Persons with hearing impairments often have difficulty following the content in online meetings or live streaming, whether due to poor video transmission or presentations with reduced or no speaker video, lip-reading becomes difficult or not possible at all. Live transcription of the spoken presentation can therefore be very helpful.
AI enables live transcription without much effort
Subtitles with synchronous translation or so-called live transcriptions (closed captioning) are suitable for circumventing the difficulties that arise when lip-reading using video images. There are two options: “Closed Captioning” with a manual (a person in the meeting types in what is said via a separate window) or an automatic solution with AI.
How automatic transcription works
Automatic transcription solutions link acoustic sounds to words in a digital language model – similar to a digital dictionary. When these sounds have multiple possible matches – for example, due to slurred pronunciation – the automatic transcription software examines the overall context and assigns a probability to each possible word and selects the word it thinks is the most likely match. This analysis is driven by deep learning algorithms.

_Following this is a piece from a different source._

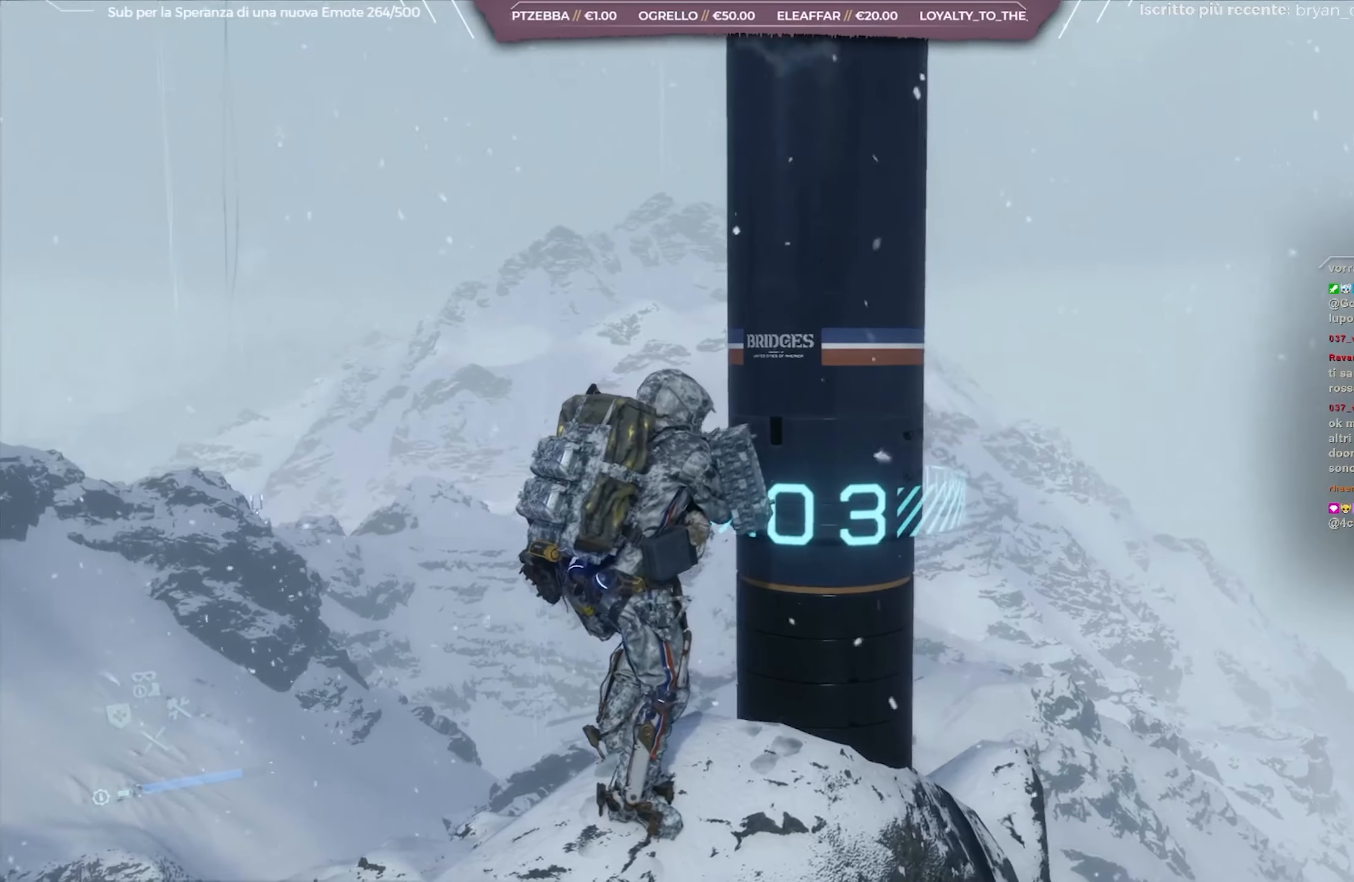
{"buttons": [], "left_stick": "center", "right_stick": "left", "events": [[417, "right_stick", "center"], [500, "right_stick", "left"]]}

Most automatic transcription solutions are designed for post-production. Services of this type run your audio file through automatic transcription software and send you the result in text form. The processing typically takes place in the cloud, but there are also on-site speech-to-text solutions. However, such post-production solutions are not suitable for live events such as (video) conferences, court hearings or sporting events.
AI-driven live transcription offers better options here and works relatively easily: imagine a speaker on stage giving a keynote speech. The microphone into which he speaks is connected to a laptop or other device running cloud-based automatic transcription software. Everything the speaker says is sent to the cloud as audio. In the cloud, AI natural language processing technology matches the various sounds with words in a digital language model. The software then sends the text back to be displayed on a monitor for anyone to read along. The data that the software uploads and downloads is very small, so the whole process happens very quickly.
The advantages of automatic transcriptions: Accuracy and convenience
AI-based transcription works well when conditions are optimal. Background noise, poor acoustics, strong accents and dialects, specialized vocabulary, and inferior recording equipment can all affect the accuracy of AI speech-to-text transcription.
However, with the constant optimization of neural networks that drive speech recognition technology, machine transcription is getting better every day. With some transcription solutions, you can already ensure before an event that potentially difficult accents or dialects are recognized more effectively than with human transcription. With other solutions, it is possible to add words and terms to the system’s dictionary to support improved recognition. This feature is invaluable for events where foreign words, jargon and technical language are used.
The accuracy advantage of AI doesn’t end there, however. Speech recognition solutions can also analyze context to eliminate ambiguity in word usage. In addition, with live machine-driven transcription software, an editor can make corrections on the fly using a live editor, so small errors can still be corrected quickly.
In addition, it’s not always possible to bring in human help for live captioning or subtitling in general. Perhaps you have scheduled a meeting on short notice and would like to provide participants with a transcript for review. Maybe there are multiple conferences happening at the same time and no transcription professional with the right skills is available.
With AI-based transcription, you don’t have to worry about that. You can quickly set up the automated transcription solution and it will do its job. You can also test the system in advance of an event to check the accuracy of speech recognition or customize it to recognize industry-specific words or dialects.
Automatic transcription solutions are also more flexible, with many supporting multiple languages at once and offering simultaneous translation into other languages.
Now, there are numerous AI-powered transcription solutions on the market, such as those from Google, Microsoft, or Amazon, all of which do a good job in certain fields and languages.
But what if you had access to a variety of providers on a single platform, and even had the option of not having to decide which solution to use at all, and instead always get the best result from all providers delivered to you?
Eugen Gross, CEO & Founder of aiconix, and his team have developed various digital solutions that use Artificial Intelligence to convert speech into text and use it to create transcripts of audio files as well as (live) subtitles in videos for people with hearing impairments. At the same time, these subtitles can be automatically translated into other languages, making the audio-visual content accessible to an international audience.
Eugen Gross: “We want to show with our solutions that AI applications can contribute to inclusion and improved communication for people with hearing impairments and foreign language speakers.”
Already, some public institutions are managing to create a piece of digitalization and accessibility together with aiconix, without tying up a lot of resources with manual work.